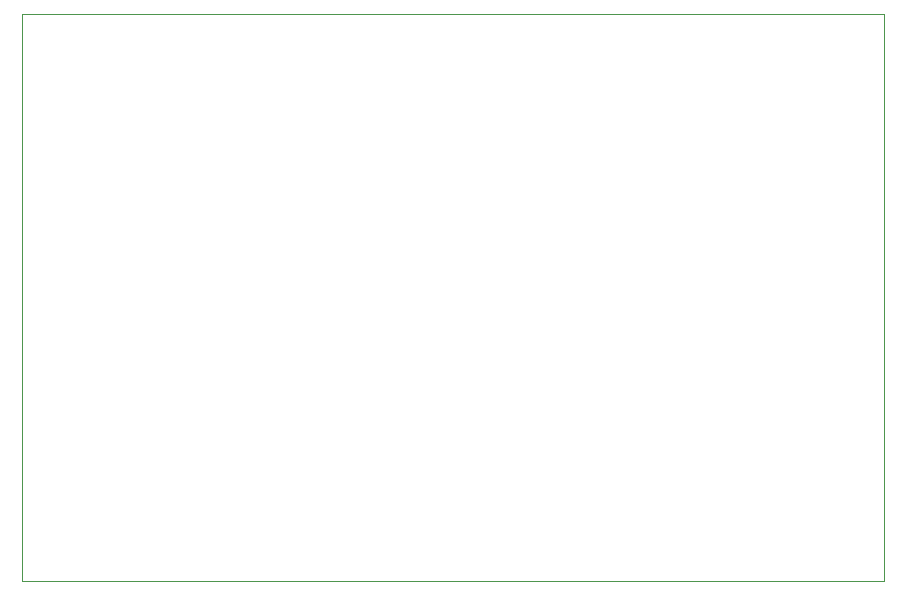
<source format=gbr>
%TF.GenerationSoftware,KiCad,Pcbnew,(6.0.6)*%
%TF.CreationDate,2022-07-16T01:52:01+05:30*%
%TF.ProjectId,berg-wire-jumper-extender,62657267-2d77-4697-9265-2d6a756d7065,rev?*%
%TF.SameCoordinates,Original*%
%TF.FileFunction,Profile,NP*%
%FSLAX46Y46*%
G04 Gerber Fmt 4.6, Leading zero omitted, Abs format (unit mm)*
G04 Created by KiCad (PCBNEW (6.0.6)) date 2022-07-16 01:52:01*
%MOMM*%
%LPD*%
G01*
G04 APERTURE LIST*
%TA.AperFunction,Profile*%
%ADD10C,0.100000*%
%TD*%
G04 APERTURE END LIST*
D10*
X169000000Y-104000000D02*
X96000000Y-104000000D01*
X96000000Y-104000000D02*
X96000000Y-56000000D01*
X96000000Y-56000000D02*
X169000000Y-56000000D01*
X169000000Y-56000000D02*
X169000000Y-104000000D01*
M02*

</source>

▶ **Task goal**:
Your answer must be the line that contains "X96000000Y-56000000D01*" and every line after it to the end of the records, reproduced exactly.

▶ **Answer box**:
X96000000Y-56000000D01*
X96000000Y-56000000D02*
X169000000Y-56000000D01*
X169000000Y-56000000D02*
X169000000Y-104000000D01*
M02*

</source>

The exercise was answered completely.